The wage board will meet July 13 at 10 a.m. in the department's Manhattan office at 75 Varick St.

"Clearly our charge is to conclude this process, make a recommendation and issue a report in July," Bryon Brown, the board's chairman and mayor of Buffalo, said after a meeting in Albany on Monday.

"I do not think we are going to need another 45 days," he said. "I think there is very good agreement between the three board members. I think that we are close in terms of our thinking on this."

At Monday's meeting the board members -- representing business, labor and government -- said they were in agreement that fast-food workers deserve a raise. They now earn at least the state minimum wage of $8.75 per hour.

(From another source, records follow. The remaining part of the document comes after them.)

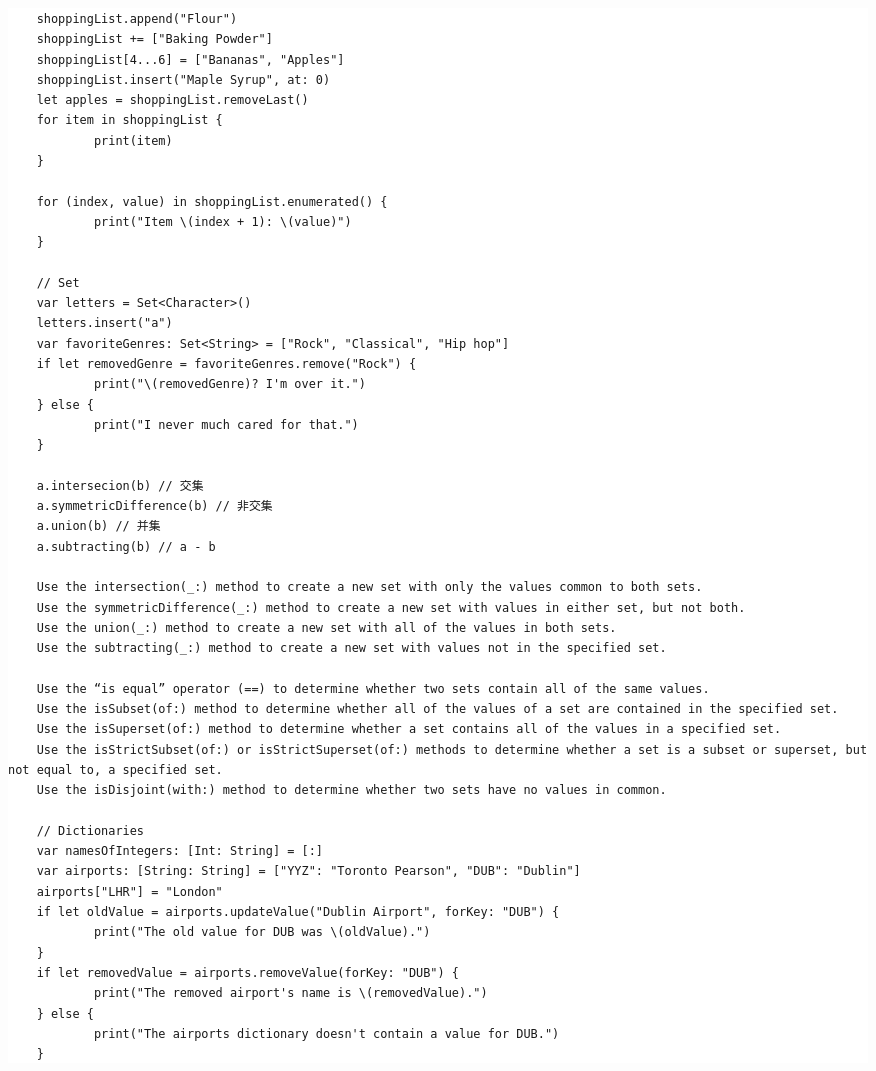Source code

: 		shoppingList.append("Flour")
		shoppingList += ["Baking Powder"]
		shoppingList[4...6] = ["Bananas", "Apples"]
		shoppingList.insert("Maple Syrup", at: 0)
		let apples = shoppingList.removeLast()
		for item in shoppingList {
				print(item)
		}

		for (index, value) in shoppingList.enumerated() {
				print("Item \(index + 1): \(value)")
		}

		// Set
		var letters = Set<Character>()
		letters.insert("a")
		var favoriteGenres: Set<String> = ["Rock", "Classical", "Hip hop"]
		if let removedGenre = favoriteGenres.remove("Rock") {
				print("\(removedGenre)? I'm over it.")
		} else {
				print("I never much cared for that.")
		}

		a.intersecion(b) // 交集
		a.symmetricDifference(b) // 非交集
		a.union(b) // 并集
		a.subtracting(b) // a - b

		Use the intersection(_:) method to create a new set with only the values common to both sets.
		Use the symmetricDifference(_:) method to create a new set with values in either set, but not both.
		Use the union(_:) method to create a new set with all of the values in both sets.
		Use the subtracting(_:) method to create a new set with values not in the specified set.

		Use the “is equal” operator (==) to determine whether two sets contain all of the same values.
		Use the isSubset(of:) method to determine whether all of the values of a set are contained in the specified set.
		Use the isSuperset(of:) method to determine whether a set contains all of the values in a specified set.
		Use the isStrictSubset(of:) or isStrictSuperset(of:) methods to determine whether a set is a subset or superset, but not equal to, a specified set.
		Use the isDisjoint(with:) method to determine whether two sets have no values in common.

		// Dictionaries
		var namesOfIntegers: [Int: String] = [:]
		var airports: [String: String] = ["YYZ": "Toronto Pearson", "DUB": "Dublin"]
		airports["LHR"] = "London"
		if let oldValue = airports.updateValue("Dublin Airport", forKey: "DUB") {
				print("The old value for DUB was \(oldValue).")
		}
		if let removedValue = airports.removeValue(forKey: "DUB") {
				print("The removed airport's name is \(removedValue).")
		} else {
				print("The airports dictionary doesn't contain a value for DUB.")
		}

The board members said they would provide an incentive for employers to give employees more work hours and predictable schedules because the fast-food workforce is increasingly composed of people age 30 and older instead of students.

The board has said its pay recommendations will be limited to chain restaurants where customers place orders and pay at the counter such as McDonald's, Taco Bell, Panera Bread and others.

Gov. Andrew M. Cuomo ordered the establishment of the wage board after it became clear the State Legislature wouldn't approve an across-the-board increase in the minimum wage. Boards have been used in the past to raise the pay of select workers without legislative action under the state constitution.